Lily Hay Newman: [The security improvements are] their side of the story. And for 147 million people [whose data was stolen], there’s probably outstanding questions about what that’s really going to look like and whether they can trust those remediations.

Molly Wood: And we still don’t know what, if any, long-term consequences there might be for Equifax. Is there any update on that side of the house?

Newman: There are some efforts to confirm that Equifax has made the changes to their security posture that they claim. Eight states signed an agreement with them, including California, to do sort of monthly progress updates and then a third-party audit at the end of this year to see how they’re doing and check their progress. But, yeah, in terms of the larger superstructure of the credit monitoring and reporting industry and of the identity protection industry, a lot is really still deeply enmeshed and intertwined.

Wood: And how about the ramifications for consumers? Has any of that started to play out in any traceable way?

Newman: I don’t believe so. I don’t think we know what happened to the data. I don’t think it’s been released on the dark web or being sold anywhere. So, so far, it’s not clear who took it or why.
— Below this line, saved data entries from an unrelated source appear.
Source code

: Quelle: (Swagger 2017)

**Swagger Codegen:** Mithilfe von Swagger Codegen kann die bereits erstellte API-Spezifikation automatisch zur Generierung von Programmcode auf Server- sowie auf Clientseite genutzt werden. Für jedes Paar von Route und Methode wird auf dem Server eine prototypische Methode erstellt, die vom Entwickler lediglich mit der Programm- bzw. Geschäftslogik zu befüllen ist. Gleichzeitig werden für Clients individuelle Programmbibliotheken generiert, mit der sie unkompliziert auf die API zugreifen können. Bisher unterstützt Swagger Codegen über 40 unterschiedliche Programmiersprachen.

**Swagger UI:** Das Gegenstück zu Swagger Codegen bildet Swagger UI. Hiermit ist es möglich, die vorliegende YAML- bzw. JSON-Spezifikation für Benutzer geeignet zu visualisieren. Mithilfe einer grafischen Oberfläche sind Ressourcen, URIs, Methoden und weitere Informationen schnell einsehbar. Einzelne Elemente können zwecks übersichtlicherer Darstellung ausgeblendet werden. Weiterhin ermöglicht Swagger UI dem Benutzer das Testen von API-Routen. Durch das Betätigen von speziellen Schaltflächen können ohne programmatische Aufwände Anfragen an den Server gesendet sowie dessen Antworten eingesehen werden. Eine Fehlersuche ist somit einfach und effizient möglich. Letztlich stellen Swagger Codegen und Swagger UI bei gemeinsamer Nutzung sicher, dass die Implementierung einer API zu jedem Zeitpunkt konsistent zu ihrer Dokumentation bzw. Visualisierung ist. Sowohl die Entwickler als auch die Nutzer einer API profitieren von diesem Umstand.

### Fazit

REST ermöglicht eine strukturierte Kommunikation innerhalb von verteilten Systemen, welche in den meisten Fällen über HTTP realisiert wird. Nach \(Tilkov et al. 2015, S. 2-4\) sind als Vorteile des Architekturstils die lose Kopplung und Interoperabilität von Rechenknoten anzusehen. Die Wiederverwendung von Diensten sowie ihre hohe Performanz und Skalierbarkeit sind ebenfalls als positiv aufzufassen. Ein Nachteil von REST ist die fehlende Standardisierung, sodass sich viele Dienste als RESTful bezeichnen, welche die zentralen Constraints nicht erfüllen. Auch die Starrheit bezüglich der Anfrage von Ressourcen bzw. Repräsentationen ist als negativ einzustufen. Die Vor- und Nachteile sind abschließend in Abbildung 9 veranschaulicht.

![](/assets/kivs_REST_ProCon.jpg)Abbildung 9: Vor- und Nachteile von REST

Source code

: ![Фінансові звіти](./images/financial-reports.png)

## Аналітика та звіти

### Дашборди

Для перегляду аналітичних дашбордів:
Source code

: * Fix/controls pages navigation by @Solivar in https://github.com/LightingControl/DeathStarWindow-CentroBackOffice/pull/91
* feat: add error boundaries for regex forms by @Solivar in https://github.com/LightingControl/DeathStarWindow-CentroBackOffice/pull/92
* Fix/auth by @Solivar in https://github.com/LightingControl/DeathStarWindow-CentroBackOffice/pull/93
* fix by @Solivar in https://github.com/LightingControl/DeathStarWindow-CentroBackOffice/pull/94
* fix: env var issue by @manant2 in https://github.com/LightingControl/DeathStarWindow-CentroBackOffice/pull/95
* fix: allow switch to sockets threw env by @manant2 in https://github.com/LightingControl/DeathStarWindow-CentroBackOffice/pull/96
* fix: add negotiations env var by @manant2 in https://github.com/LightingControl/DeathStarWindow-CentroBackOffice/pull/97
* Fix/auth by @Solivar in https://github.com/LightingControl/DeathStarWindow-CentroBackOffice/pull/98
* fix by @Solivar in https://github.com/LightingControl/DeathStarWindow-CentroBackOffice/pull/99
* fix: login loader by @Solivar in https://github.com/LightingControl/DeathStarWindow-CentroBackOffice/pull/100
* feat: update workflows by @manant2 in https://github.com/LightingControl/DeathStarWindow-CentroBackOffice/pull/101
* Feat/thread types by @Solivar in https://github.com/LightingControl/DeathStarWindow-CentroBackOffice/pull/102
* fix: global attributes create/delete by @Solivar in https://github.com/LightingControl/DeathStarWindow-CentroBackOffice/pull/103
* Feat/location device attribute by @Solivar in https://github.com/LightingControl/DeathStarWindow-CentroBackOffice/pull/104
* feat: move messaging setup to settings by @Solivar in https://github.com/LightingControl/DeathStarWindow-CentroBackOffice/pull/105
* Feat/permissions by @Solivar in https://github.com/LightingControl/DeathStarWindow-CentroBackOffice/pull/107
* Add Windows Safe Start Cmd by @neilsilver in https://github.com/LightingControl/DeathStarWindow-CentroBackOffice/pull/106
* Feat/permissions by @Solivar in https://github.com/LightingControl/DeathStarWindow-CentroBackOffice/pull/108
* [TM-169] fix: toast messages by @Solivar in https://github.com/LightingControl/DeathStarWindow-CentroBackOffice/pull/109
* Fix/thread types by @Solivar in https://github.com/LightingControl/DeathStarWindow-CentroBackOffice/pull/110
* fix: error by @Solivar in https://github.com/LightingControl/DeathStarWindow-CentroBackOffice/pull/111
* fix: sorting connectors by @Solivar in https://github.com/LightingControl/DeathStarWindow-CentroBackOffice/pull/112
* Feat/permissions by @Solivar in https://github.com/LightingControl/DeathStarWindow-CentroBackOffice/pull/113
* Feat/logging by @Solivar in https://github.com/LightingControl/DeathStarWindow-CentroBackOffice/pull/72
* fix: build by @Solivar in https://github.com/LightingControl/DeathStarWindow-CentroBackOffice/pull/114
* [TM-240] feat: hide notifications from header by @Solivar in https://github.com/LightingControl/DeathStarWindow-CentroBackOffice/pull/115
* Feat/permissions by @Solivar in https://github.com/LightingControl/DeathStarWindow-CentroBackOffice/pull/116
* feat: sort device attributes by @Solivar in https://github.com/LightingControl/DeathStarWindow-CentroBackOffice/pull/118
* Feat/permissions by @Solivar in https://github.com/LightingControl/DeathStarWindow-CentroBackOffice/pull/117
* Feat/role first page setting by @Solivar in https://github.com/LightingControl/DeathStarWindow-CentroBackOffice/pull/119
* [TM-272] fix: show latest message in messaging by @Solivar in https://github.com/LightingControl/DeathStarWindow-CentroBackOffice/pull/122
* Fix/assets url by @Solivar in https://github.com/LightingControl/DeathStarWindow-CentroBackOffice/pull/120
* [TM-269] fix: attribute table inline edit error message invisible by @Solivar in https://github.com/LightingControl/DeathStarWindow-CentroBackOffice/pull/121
But I think the big ramification is kind of the larger issue of combining Equifax with all the other breaches that have happened. Now we really are at a point where people need to kind of assume that their Social Security number or their driver’s license number or their home address has been compromised in a breach. Because even if it wasn’t Equifax, combining that just massive amount of data with everything else that’s been exposed over the years, the odds are starting to get pretty bad.